Le Conseil Constitutionnel vient de limiter les conséquences du licenciement pour faute lourde à l’égard du salarié.
Rappel : Le licenciement pour faute lourde (ou licenciement pour motif personnel) sanctionne le salarié ayant commis un acte fautif d’une exceptionnelle gravité avec l’intention de nuire à l’employeur ou à l’entreprise. Les deux éléments (préjudice + caractère intentionnel) doivent impérativement être démontrés pour caractériser la faute lourde.
La faute lourde, comme la faute grave, prive le salarié d’indemnité de licenciement et de préavis (sauf dispositions conventionnelles plus favorables). Jusqu’alors, le salarié licencié pour faute lourde était également privé d’indemnité compensatrice de congés payés.

◆ ◆ ◆ ◆ ◆ ◆ ◆

■ CONSIGNES
**1.** Répondez à ces questions sur le texte sur la faute lourde :
(a) Qui vient de limiter les conséquences du licenciement pour faute lourde pour le salarié ?
(b) Quels deux éléments faut-il démontrer pour caractériser la faute lourde ?
(c) De quoi la faute lourde, comme la faute grave, prive-t-elle le salarié ?
**2.** Recopiez le passage du texte sur la faute lourde qui commence par les mots contenant « Le Conseil Constitutionnel » et se termine par « la faute lourde. ».
**3.** Poursuivez le texte sur la faute lourde à partir de sa dernière phrase.
Les enregistrements n'ont aucun rapport avec le texte sur la faute lourde.

(Entrées de la collection)
◆ ◆ ◆ ◆ ◆ ◆ ◆

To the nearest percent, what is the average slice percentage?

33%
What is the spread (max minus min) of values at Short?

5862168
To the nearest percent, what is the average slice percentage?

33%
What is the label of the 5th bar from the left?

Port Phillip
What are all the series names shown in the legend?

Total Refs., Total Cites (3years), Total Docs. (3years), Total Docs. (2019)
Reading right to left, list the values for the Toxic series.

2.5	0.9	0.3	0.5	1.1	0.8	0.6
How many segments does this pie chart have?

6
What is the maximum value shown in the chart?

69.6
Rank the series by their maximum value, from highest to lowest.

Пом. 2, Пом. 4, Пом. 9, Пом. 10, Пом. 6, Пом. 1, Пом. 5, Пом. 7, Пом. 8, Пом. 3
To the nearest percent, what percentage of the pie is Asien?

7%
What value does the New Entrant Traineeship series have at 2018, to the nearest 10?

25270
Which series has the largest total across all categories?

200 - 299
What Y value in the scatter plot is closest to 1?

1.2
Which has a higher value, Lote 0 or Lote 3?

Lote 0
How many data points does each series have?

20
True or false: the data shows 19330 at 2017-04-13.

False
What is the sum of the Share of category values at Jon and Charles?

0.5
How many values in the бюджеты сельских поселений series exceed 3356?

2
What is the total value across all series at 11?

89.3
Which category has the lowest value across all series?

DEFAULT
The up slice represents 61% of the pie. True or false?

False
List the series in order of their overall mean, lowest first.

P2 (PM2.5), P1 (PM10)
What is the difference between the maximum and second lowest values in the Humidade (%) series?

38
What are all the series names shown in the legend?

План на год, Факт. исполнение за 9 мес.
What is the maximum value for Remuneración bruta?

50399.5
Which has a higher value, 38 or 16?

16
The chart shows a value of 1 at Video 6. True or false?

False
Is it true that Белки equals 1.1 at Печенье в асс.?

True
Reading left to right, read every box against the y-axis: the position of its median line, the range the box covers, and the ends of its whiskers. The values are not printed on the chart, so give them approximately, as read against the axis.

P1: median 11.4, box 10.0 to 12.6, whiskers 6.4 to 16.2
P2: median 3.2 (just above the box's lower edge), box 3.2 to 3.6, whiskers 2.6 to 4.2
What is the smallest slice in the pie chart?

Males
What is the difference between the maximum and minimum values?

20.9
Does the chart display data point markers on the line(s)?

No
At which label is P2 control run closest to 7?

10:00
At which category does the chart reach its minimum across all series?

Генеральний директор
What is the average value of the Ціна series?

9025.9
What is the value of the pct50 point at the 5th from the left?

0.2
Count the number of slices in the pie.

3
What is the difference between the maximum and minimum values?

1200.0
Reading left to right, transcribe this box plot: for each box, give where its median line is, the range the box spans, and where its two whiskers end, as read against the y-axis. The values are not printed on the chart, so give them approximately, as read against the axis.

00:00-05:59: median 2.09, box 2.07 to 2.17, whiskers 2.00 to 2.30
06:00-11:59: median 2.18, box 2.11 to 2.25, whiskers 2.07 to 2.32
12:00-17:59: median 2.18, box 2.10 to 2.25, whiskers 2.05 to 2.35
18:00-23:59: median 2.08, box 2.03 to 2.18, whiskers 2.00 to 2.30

◆ ◆ ◆ ◆ ◆ ◆ ◆

■ RÉPONSES DONNÉES
**1.**
(a) Le Conseil Constitutionnel.
(b) Le préjudice et le caractère intentionnel.
(c) D'indemnité de licenciement et de préavis, sauf dispositions conventionnelles plus favorables.

**2.**
Le Conseil Constitutionnel vient de limiter les conséquences du licenciement pour faute lourde à l’égard du salarié.
Rappel : Le licenciement pour faute lourde (ou licenciement pour motif personnel) sanctionne le salarié ayant commis un acte fautif d’une exceptionnelle gravité avec l’intention de nuire à l’employeur ou à l’entreprise. Les deux éléments (préjudice + caractère intentionnel) doivent impérativement être démontrés pour caractériser la faute lourde.

**3.**
Un salarié licencié pour faute lourde contestait la suppression de son indemnité de congés payés, au motif que cela était contraire au droit au repos et à la santé. Le Conseil Constitutionnel lui a donné raison mais sur un autre argument : celui de l’égalité entre les salariés.
En effet, la privation de l’indemnité de congés payés générait une inégalité avec les salariés du BTP qui pouvaient, même en cas de licenciement pour faute lourde, bénéficier de leur indemnité de congés payés, versée par la caisse spécifique à laquelle l’employeur adhère.
Cependant, le recours à la faute lourde peut présenter certains intérêts pour l’employeur :
- l’employeur peut engager la responsabilité civile/contractuelle du salarié afin d’obtenir réparation des dommages subis par l’entreprise ;
- un salarié gréviste ne peut pas être licencié pour des faits commis à l’occasion de la grève, sauf en cas de faute lourde.
Le recours à la faute lourde doit toutefois rester exceptionnel, en raison des risques de contestation prud’homale et de la sévérité des juges dans ce domaine.